Алекс не без удивления узнал, что в своем прежнем равнодушии к сладким обещаниям счастья был не одинок: далеко не всем «счастливый сон» казался привлекательным, потому, вопреки ожиданиям одних и опасениям других, сверхприбыли в отрасли отмечались только в недолгий период бума. После внедрения дрим-установки стоимость «счастливого сна», и без того немалая, резко возросла, однако первопричина спада доходов крылась не в этом. Клиенты приходили: раз, другой, третий — и больше не возвращались. Как выяснилось, фантазировать тоже надо уметь… В качестве режиссеров своих грез преуспевали немногие: для остальных удовольствие оказывалось не столь велико, чтобы вкладываться в него раз за разом. Они вынуждены были довольствоваться контактным кино — благо, киноиндустрия неутомимо штамповала бессчетное множество фильмов.
Руководство «Дримс» делало ставку на немногочисленных постоянных «сновидцев», однако, новые клиенты, конечно, тоже не переставали приходить. Одним из таких новичков, впервые получившим порцию сыворотки, был так некстати «зависший» в системе Якоб Лехман.
— Семья благополучная, высокого уровня достатка. Нервная система инертная «3f», психотип «50А» по тесту Старнбайка, — зачитывал Марк персональные данные Лехмана. — коэффициент обучаемости колеблется в диапазоне от 105 до 123…
— Понятно, понятно. Дальше, — поторапливал Режнак.
Если судить по голой статистике, Якоб Лехман был молодым человеком средних способностей и примерного поведения. Даже чересчур примерного — в парках развлечений он бывал реже своих сверстников, а в анкетах на месте «хобби» ставил прочерк. Отец, с которым Стейнберг счел возможным побеседовать лично, характеризовал Лехмана как «задумчивого» и «педантичного». Заведующий кафедрой, где Лехман изучал теоретическую психофармакологию, выразился менее доброжелательно — «заторможенный зануда, даже для 3ф-инертного». В «Dreams Hollywood» Якоб Лехман сам никогда не рвался — сеанс был родительским подарком на девятнадцатилетие, в надежде, по словам Лехмана-старшего, «малость расшевелить» и «приободрить» сына.

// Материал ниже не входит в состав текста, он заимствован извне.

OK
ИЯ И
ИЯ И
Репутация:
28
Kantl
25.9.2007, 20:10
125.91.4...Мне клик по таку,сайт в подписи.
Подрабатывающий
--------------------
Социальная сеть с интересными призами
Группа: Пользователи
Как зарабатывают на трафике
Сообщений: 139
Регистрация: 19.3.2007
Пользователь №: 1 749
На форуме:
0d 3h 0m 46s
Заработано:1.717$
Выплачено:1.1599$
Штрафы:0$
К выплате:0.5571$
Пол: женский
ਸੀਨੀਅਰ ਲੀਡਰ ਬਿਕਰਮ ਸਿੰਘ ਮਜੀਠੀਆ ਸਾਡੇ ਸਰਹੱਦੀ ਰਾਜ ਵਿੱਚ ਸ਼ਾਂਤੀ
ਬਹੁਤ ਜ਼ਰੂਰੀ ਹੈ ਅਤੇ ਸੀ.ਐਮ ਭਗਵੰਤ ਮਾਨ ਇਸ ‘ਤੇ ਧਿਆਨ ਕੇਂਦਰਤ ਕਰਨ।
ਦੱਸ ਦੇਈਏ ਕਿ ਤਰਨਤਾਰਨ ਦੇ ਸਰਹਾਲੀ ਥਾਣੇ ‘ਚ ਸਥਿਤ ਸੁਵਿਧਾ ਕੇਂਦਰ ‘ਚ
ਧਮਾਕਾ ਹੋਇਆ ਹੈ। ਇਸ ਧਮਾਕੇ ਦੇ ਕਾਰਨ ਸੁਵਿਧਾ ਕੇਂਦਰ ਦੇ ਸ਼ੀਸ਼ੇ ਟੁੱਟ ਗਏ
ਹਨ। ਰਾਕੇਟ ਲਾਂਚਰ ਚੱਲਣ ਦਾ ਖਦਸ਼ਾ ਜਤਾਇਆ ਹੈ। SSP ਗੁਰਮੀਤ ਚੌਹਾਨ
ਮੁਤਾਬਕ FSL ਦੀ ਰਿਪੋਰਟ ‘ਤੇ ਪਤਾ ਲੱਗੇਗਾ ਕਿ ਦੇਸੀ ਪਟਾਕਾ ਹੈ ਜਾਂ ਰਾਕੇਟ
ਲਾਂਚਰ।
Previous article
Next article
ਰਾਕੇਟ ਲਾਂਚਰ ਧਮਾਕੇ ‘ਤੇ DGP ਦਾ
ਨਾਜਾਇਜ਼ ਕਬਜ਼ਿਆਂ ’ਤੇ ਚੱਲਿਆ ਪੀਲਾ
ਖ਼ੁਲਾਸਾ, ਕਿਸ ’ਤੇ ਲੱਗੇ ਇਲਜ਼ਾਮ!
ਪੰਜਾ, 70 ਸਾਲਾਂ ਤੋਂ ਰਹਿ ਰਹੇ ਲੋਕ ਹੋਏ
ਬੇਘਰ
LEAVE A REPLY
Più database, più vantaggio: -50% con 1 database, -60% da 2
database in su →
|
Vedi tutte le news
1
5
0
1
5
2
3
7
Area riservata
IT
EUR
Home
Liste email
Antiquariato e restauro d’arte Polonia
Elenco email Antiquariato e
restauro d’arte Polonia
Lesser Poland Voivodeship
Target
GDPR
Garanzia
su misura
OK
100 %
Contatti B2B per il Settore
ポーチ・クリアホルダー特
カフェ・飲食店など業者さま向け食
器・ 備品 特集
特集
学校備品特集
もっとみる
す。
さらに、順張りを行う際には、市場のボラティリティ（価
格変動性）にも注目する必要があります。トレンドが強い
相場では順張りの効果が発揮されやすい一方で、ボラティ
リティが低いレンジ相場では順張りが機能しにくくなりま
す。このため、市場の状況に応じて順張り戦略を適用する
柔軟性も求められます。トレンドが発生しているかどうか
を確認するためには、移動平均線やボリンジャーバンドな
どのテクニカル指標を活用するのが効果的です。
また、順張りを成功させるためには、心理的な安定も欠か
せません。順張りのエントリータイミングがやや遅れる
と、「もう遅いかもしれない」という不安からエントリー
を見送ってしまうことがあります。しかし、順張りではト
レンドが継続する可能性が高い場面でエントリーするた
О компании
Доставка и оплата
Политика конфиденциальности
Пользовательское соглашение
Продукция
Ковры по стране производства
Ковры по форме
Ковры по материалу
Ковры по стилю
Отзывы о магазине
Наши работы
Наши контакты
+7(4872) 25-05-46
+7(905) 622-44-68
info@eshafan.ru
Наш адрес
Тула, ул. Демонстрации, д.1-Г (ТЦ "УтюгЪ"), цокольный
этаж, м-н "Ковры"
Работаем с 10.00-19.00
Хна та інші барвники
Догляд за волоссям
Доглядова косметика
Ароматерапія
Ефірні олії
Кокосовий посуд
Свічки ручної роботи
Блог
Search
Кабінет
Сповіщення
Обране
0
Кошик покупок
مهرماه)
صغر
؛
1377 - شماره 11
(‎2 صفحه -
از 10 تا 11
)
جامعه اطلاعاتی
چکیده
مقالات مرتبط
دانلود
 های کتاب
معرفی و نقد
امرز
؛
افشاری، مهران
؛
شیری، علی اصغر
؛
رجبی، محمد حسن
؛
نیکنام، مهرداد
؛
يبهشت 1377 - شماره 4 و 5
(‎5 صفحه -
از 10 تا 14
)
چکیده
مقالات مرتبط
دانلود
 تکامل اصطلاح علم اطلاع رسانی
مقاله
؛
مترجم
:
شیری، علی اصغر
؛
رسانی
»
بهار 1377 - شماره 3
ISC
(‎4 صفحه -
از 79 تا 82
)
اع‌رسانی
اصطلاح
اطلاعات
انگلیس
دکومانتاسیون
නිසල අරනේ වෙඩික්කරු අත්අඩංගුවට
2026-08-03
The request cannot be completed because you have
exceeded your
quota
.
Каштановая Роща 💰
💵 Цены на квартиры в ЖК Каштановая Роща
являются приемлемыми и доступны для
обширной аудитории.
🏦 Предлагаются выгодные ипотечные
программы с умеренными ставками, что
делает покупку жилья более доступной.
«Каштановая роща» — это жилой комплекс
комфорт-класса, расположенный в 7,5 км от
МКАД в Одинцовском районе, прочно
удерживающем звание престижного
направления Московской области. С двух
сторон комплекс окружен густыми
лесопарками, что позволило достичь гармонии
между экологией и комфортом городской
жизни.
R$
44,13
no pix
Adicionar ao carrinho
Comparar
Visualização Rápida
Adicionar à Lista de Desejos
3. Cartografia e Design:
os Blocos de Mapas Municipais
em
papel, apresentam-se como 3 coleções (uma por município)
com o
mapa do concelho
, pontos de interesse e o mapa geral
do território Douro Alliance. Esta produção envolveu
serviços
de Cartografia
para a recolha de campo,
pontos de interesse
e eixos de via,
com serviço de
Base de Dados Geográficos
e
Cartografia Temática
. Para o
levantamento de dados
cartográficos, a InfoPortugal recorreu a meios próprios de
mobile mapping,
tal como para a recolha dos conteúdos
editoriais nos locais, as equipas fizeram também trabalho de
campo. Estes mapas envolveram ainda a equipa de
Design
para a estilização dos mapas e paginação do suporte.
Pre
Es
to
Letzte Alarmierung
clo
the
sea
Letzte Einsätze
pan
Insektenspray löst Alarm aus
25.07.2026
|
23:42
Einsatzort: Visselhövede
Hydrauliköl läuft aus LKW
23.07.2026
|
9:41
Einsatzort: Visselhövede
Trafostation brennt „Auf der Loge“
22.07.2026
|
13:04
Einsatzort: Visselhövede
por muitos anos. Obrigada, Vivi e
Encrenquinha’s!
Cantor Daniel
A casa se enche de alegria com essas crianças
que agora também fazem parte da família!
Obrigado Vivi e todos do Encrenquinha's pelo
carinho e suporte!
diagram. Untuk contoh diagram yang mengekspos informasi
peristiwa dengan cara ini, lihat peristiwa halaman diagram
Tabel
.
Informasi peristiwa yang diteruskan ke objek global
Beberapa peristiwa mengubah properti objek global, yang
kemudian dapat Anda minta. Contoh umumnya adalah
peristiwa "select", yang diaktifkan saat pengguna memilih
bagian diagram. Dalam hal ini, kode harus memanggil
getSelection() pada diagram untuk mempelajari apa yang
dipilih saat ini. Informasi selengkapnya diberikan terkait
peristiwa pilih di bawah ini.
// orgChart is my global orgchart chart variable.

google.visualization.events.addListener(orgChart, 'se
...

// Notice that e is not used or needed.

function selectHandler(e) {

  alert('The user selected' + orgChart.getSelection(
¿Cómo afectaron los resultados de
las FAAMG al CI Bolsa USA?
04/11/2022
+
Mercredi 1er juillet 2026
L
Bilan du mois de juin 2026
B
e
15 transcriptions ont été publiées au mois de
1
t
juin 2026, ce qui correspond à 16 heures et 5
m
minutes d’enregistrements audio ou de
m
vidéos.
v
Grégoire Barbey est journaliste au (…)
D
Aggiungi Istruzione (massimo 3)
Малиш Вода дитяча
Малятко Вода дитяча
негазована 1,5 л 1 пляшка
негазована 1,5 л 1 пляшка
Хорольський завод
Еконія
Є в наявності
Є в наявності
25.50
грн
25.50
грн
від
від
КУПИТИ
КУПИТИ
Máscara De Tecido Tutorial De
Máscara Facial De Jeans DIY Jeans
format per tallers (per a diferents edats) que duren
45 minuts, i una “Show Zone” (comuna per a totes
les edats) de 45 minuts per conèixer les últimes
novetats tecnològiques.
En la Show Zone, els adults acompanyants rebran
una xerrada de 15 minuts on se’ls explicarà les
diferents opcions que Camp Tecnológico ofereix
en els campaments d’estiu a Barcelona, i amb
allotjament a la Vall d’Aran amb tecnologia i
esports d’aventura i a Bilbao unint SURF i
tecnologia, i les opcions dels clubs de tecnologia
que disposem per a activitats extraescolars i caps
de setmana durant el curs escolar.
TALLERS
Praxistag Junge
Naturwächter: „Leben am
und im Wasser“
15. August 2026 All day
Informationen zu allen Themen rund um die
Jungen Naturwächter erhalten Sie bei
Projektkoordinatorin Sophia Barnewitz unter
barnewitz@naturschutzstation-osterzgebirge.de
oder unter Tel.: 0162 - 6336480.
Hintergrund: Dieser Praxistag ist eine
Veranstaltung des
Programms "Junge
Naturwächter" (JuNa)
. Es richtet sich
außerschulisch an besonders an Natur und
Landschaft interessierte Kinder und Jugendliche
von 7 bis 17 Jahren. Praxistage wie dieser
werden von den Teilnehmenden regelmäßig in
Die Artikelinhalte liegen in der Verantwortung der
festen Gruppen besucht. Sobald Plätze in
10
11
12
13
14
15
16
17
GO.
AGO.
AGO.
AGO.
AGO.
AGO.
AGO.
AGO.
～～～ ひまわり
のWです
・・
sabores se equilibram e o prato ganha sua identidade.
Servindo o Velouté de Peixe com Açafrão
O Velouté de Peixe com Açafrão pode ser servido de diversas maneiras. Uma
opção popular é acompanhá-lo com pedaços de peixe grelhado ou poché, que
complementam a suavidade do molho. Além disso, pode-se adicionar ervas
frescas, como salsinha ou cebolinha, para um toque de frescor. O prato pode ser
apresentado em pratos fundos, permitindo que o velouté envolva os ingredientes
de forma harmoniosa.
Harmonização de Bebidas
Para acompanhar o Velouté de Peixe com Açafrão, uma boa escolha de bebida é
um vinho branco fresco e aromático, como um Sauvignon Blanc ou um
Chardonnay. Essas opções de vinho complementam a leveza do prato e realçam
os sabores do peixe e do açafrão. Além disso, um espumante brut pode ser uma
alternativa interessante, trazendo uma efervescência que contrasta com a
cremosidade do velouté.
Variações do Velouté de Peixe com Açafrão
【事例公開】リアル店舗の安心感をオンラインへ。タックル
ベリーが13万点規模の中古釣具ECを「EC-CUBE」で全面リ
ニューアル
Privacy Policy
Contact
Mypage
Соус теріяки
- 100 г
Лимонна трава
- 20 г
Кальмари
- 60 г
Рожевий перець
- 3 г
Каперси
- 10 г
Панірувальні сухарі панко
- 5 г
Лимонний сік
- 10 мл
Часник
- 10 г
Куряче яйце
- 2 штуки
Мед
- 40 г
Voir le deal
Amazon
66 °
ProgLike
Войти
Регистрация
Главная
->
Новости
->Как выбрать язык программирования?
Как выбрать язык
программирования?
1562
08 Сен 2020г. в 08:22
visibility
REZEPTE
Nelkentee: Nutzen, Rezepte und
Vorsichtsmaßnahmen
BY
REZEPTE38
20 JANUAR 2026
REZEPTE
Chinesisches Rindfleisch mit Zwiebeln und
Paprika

— Дальше, дальше, — отмахнулся Режнак, когда Марк стал зачитывать результаты высшей аттестации. Взгляд профессора уже который раз скользнул от Марка к экзит-монитору: вид у Режнака был такой, какой бывает у человека, которому не терпится высказаться. — Какая у вас в настоящий момент основная гипотеза, коллеги?
— Гипотеза у нас… — Марк самым дурацким образом растерялся, поскольку все разумные гипотезы закончились с час назад, не выдержав практической проверки. Негативные внушения также не давали результата, что, впрочем, для инертной 3ф системы было предсказуемо. — Мы пляшем от… то есть, мы исходим из того, что юноша склонен к некоторому перфекционизму, но…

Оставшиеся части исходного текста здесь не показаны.